**ARBEITSSCHRITT 1**
Schreib aus den Datensätzen die Zeilen unverändert heraus: Beginne mit der ersten Zeile der Datensätze und höre nach der Zeile auf, die „AUTHOR'S TIP“ enthält.

**TEXTABSCHNITT**
*****

Abb. 5: Scherben der Latènezeit aus Wurzeltellern umgestürzter Bäume.

Warum das Auf und Ab in den Äckern?

Man rätselt aus heutiger Sicht über diese eigenwillige Bewirtschaftungsform der Wälle. Aber auch im Mittelalter hat man aufgewölbte Beete angelegt. Noch sind die Forschungen dazu nicht abgeschlossen, aber einige Theorien weisen darauf hin, dass man in feuchten Jahren durch diese Wölbbeete Staunässe vermeiden wollte. Umgekehrt halfen die tiefer liegenden „Rinnen“, in trockenen Sommern die Feuchtigkeit zu speichern. Dies ermöglichte unseren Vorfahren wohl größere Flexibilität, um auf Wetterschwankungen zu reagieren. Weiterhin vermutet die Forschung, dass bestimmte Pflugtypen und Düngemethoden zur Aufwölbung geführt haben könnten.

Alle diese Theorien könnten auch auf die Keltenzeit zutreffen, sind jedoch bisher unbewiesen. Es könnte jedoch ein Zusammenhang mit der überraschend großen Ausdehnung der Celtic Fields im Rhein-Main-Gebiet (Abb.1) bestehen: um unabhängiger vom Wetter zu werden, schufen die urgeschichtlichen Bauerngesellschaften quasi eine doppelgleisiges System zum Preis eines erhöhten Flächenverbrauchs.

 

Wie veränderte der Mensch das Ökosystem?

Auch in den nur 20 Kilometer von Sprendlingen entfernten Wäldern rund um Mörfelden finden sich ‚Celtic Fields’ sowie zahlreiche Grabhügel der Bronze- bis Latènezeit. Uns interessiert diese Region, weil sie in der Nähe des von Christiane Singer publizierten Pollenprofils Mönchbruch liegen. Mit dieser Methode kann die Pflanzenzusammensetzung vergangener Epochen rekonstruiert werden.

*****

**AUFGABENDATEN**
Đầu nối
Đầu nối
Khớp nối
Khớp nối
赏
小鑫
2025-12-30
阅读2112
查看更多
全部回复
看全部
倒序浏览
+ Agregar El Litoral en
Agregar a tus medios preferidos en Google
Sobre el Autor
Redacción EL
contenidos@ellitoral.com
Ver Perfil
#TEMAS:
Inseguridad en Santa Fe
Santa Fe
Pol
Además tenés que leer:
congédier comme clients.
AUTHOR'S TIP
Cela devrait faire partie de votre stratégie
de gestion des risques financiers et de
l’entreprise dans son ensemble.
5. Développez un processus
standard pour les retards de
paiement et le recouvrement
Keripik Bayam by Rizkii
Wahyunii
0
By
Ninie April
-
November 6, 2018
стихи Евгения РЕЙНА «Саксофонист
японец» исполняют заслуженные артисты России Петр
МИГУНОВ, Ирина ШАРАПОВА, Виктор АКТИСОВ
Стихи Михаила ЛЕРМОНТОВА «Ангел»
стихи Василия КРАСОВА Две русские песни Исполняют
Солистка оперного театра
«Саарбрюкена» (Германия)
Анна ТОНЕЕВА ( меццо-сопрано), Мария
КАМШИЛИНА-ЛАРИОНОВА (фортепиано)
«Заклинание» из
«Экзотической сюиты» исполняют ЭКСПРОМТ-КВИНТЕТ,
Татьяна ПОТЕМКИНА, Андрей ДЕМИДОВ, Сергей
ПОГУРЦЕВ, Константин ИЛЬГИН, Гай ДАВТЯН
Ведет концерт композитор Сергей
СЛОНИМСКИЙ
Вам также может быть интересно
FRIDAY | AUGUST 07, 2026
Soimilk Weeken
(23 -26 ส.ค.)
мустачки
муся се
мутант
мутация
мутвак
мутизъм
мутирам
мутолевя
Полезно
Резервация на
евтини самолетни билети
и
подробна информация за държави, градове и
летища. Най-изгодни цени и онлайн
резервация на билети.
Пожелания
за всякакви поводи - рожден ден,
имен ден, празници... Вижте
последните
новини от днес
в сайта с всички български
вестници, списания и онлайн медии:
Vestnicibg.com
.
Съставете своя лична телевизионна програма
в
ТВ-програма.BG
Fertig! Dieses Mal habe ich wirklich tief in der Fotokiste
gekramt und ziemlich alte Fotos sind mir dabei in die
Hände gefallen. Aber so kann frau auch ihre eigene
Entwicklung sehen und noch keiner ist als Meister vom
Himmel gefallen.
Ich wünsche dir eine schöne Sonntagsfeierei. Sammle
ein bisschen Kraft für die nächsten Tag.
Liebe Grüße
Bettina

*****

**ARBEITSSCHRITT 2**
Wie weit liegen laut dem Text über die Celtic Fields die Wälder rund um Mörfelden von Sprendlingen entfernt?

**ERWARTETE AUSGABE 1**
Đầu nối
Đầu nối
Khớp nối
Khớp nối
赏
小鑫
2025-12-30
阅读2112
查看更多
全部回复
看全部
倒序浏览
+ Agregar El Litoral en
Agregar a tus medios preferidos en Google
Sobre el Autor
Redacción EL
contenidos@ellitoral.com
Ver Perfil
#TEMAS:
Inseguridad en Santa Fe
Santa Fe
Pol
Además tenés que leer:
congédier comme clients.
AUTHOR'S TIP

**ERWARTETE AUSGABE 2**
Nur 20 Kilometer.